Landrätin: „Ausgleich zwischen Ökologie und Ökonomie“
Rund 44 500 Hektar des Kreisgebiets seien im Landkreis Sigmaringen als Biotopfläche ausgewiesen, und der zusätzliche Flächenbedarf des neuen Regionalplanes betrage 500 Hektar, ist für Landrätin Stefanie Bürkle der Ausgleich zwischen Ökologie und Ökonomie gesichert. Im Landkreis sind nach ihren Angaben nur 10,1 Prozent der Fläche überbaut, während der Landesdurchschnitt 14,6 Prozent beträgt. Auch die Transformation der Wirtschaft benötige Fläche, berichtete Bürkle von der Gewerbeflächenanfrage eines Batterieherstellers vor Jahren, der 30 Hektar für seine Produktionsstätte benötigte, die im Kreis Sigmaringen aber niemand anbieten konnte.

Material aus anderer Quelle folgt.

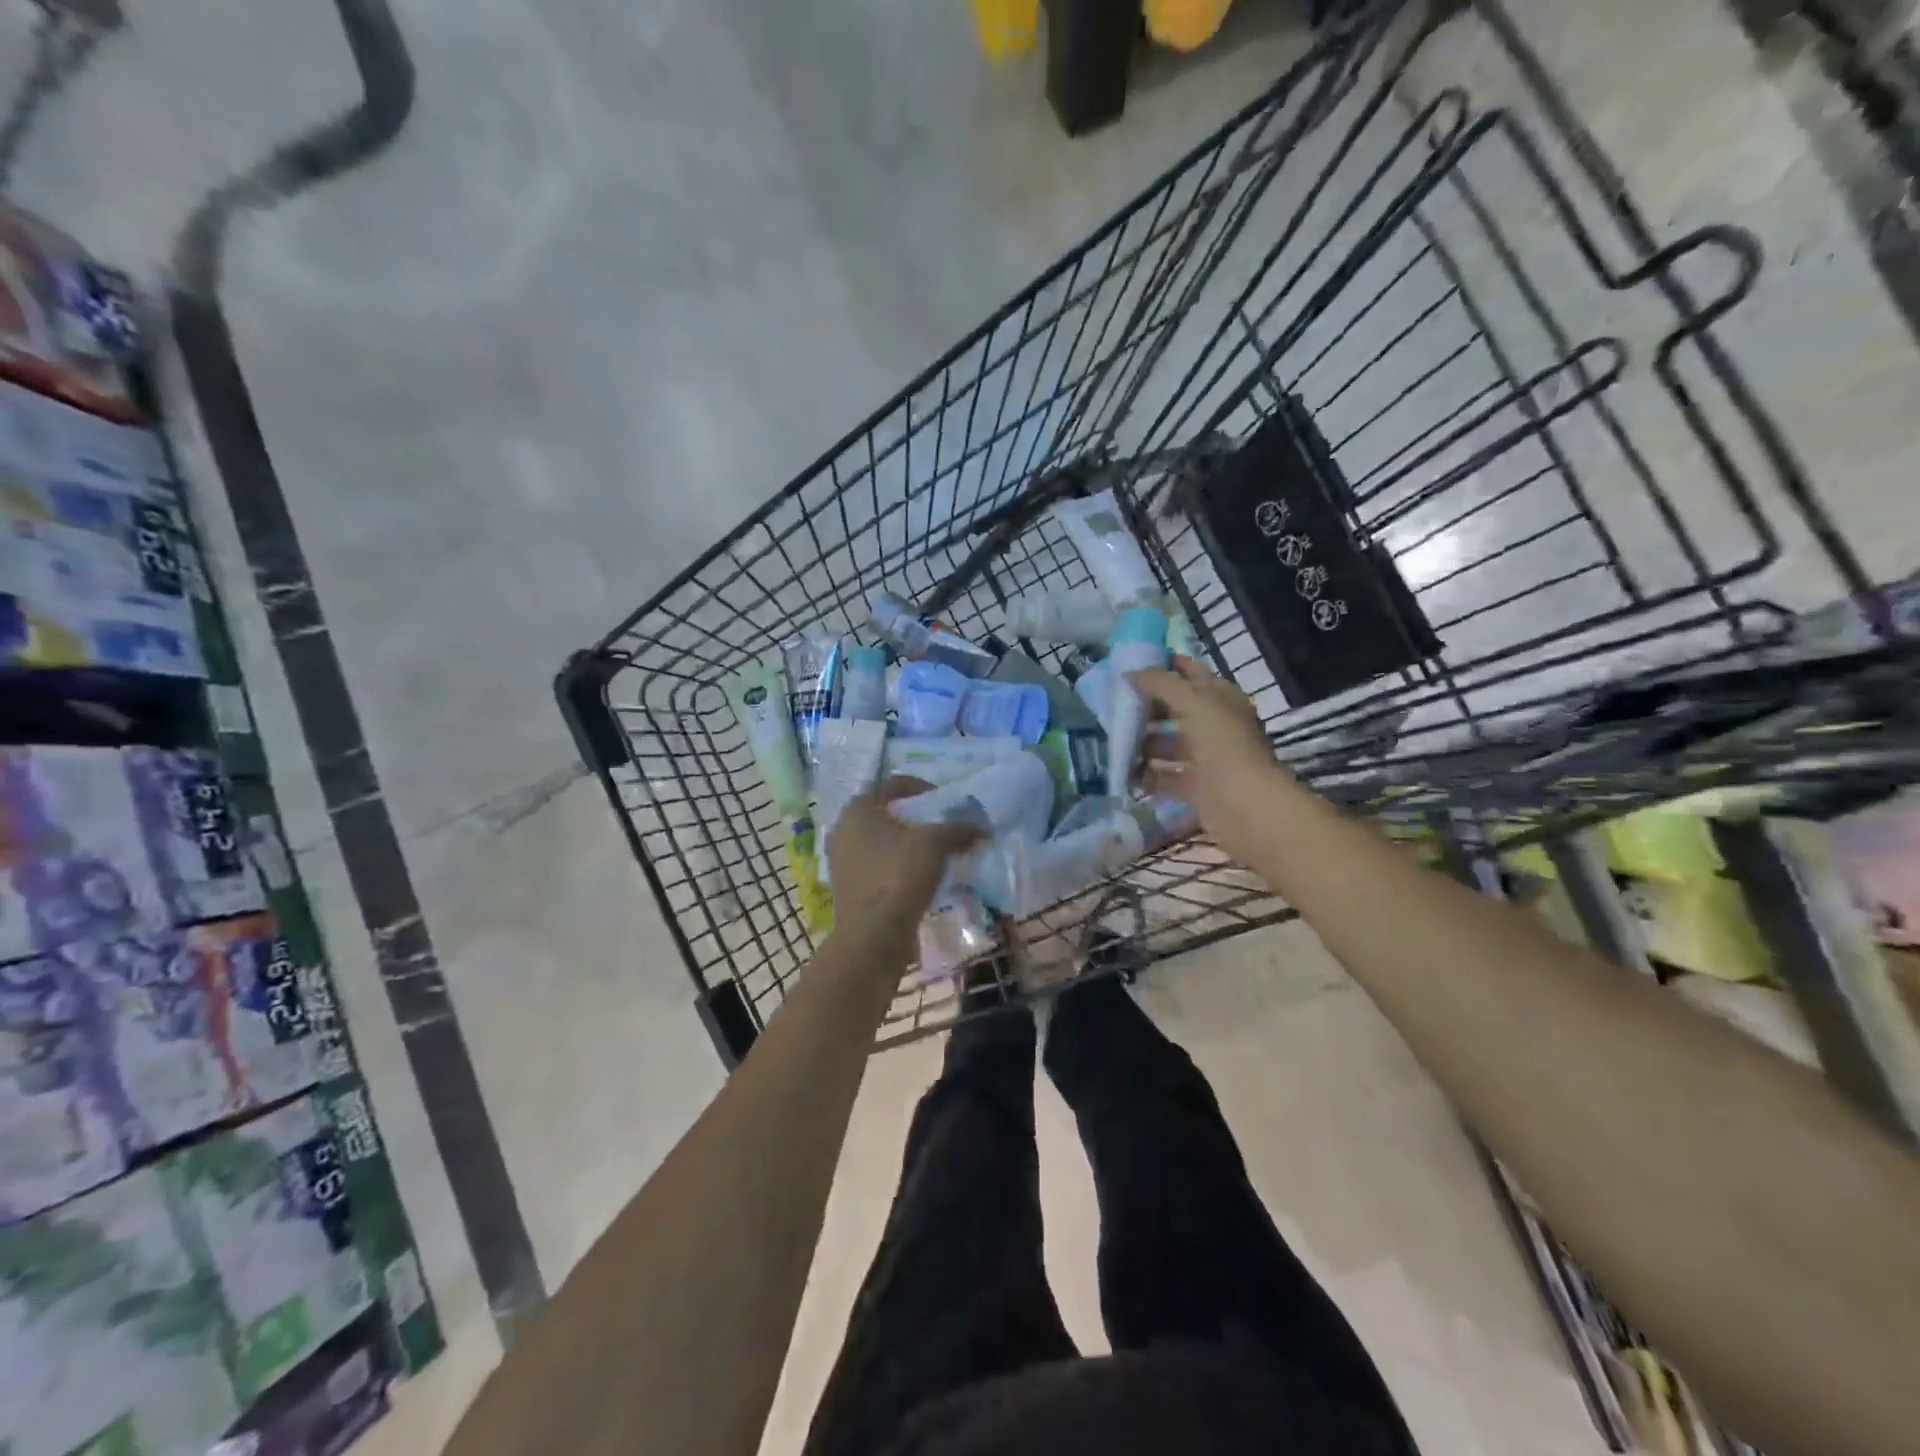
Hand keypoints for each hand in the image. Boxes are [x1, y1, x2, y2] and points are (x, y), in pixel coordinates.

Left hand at [827, 778, 982, 948]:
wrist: (873, 935)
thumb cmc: (899, 874)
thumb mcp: (935, 843)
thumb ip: (958, 829)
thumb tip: (981, 828)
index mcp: (857, 808)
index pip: (892, 784)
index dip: (921, 788)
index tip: (943, 801)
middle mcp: (842, 829)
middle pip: (884, 813)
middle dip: (912, 818)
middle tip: (938, 826)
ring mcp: (841, 860)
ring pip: (879, 842)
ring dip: (904, 844)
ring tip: (932, 854)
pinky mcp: (846, 887)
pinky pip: (875, 866)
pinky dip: (896, 866)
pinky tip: (918, 878)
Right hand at [1128, 656, 1287, 867]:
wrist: (1243, 805)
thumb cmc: (1222, 744)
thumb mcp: (1192, 702)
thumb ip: (1160, 683)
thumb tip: (1130, 672)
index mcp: (1221, 698)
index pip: (1191, 673)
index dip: (1165, 667)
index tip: (1132, 666)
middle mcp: (1215, 725)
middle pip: (1175, 710)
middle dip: (1146, 709)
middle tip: (1114, 707)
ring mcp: (1206, 758)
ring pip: (1168, 745)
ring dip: (1142, 744)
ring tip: (1114, 742)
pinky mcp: (1196, 787)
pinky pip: (1165, 777)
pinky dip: (1146, 776)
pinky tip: (1124, 774)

Kommunalpolitiker sind enttäuscht und verärgert
Deutlich wurde bei dem Pressegespräch, dass die Kommunalpolitiker von der Wucht des Protestes gegen den Regionalplan und der Wortwahl ihrer Kritiker gleichermaßen überrascht, enttäuscht und verärgert sind. Überzeugt sind alle, dass der Kreis Sigmaringen als „Hinterland des Bodensees„ von zusätzlichen Einwohnern, neuen Wohn- und Gewerbegebieten langfristig profitieren wird.